Ya muchos mexicanos sabemos la tranzota que existe detrás del teletón y hay una cantidad infame de valoraciones sobre el proyecto. Aún existen quienes creen ciegamente que el dueño de la empresa de medios más grande de la América de habla hispana es un angelote y que habrá que canonizarlo cuando muera (¡Dios no permitas que se nos muera San Emilio!) y hay también quien no puede escuchar ni mentar a televisa, azotados a cual más. Existen historias verdaderas de recuperación de niños con discapacidades (discapacidad sí, nada de eufemismos) detrás de toda la lana que se han clavado y ahorrado en impuestos las empresas participantes, pero siempre habrá que recordar que esa recuperación es un derecho y es una obligación del estado, no hay que mendigársela a nadie y mucho menos estar aguantando a la babosa de Lucerito un año más de llanto fingidote. Y aún más tener que tragarse que un tercio de los donativos van de fondos públicos, FaustoVallejoHijodePuta dejando que crezcan los problemas en la UMSNH porque no hay dinero para pagar a maestros y donando 27 millones que ni le pertenecen. El Teletón va más allá de lo maquiavélico, de eso no tengan duda, Emilio Azcárraga Jean heredó de su padre toda la filosofía televisa y eso nunca va a cambiar.
Juan Manuel Márquez es un boxeador fuera de serie y no lo digo porque sepa del deporte, yo solo conozco de deportistas y me remito inmediatamente a Manuel "el Macho" Camacho que fue hace poco asesinado por quién sabe qué problemas con las drogas; luego pienso en uno de sus más grandes rivales en el ring, Julio César Chávez que nada más hay que escucharlo a hablar para saber que no fueron los golpes los que lo dejaron así. Dos de miles de ejemplos posibles y Juanma no es ni de cerca como ellos, sobresale dentro y fuera del ring, dentro, por cosas que en su mayoría ignoro cómo explicar y fuera por asuntos políticos. Ya en la pasada pelea había exhibido un escudo del PRI en su calzoncillo en plena veda electoral y ahora sin empacho le dedica el triunfo (que no, la pelea no estaba vendida, te digo que no, deja esa pinche paranoia) al flamante enrique peña nieto, no le bastó al muy cabrón la bolsa por ganar la pelea. Lo que quiero establecer es que no importa la tendencia política si es un boxeador del tamaño que es (de eso quiero hablar también sobre Jenni Rivera) porque no tiene nada que ver la política con el deporte aunque así se le quiera ligar. Una cosa es la persona y aunque suene raro, otra es el deportista, para ejemplo basta el ignorante de Hugo Sánchez.

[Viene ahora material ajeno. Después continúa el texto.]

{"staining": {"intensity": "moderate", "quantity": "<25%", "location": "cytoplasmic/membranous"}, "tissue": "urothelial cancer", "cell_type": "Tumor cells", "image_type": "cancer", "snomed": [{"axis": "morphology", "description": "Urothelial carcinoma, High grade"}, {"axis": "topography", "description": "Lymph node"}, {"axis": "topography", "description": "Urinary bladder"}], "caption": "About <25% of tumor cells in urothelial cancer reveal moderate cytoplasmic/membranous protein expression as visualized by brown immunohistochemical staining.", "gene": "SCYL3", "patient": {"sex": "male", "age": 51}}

Jenni Rivera murió y yo no lo lamento. Es un pérdida fuerte para una familia, una muerte siempre es una experiencia difícil de atravesar, ojalá que sus familiares encuentren consuelo. Es a lo que llego, me identifico con los familiares y nada más. Hablando de su "música" esa mujer era una de tantas cabezas de una deformación y decadencia cultural muy grave en México, hacía en su mayoría apologías (siempre un grado más allá de lo vulgar y del mal gusto) de la infidelidad, cosa que a en lo particular me basta para aborrecer su quehacer. Expuestos como estamos a este bombardeo mediático me fue imposible no enterarme de lo que hacía en el escenario, bañar en cerveza a quien pagó por verla o golpear a alguien con la estúpida razón de que no se iba a dejar de nadie y luego ver que existe quien babeaba por esa actitud y la exaltaba diciendo que era una señorona. Esa mujer hacía música basura, de la que nadie se va a acordar dentro de 100 años, vil música del capitalismo y era un ser humano que llegaba casi a lo despreciable, vulgar como pocas, no había en su conducta ni música algo de ejemplar. Que esté ahora muerta no cambia nada de lo que era.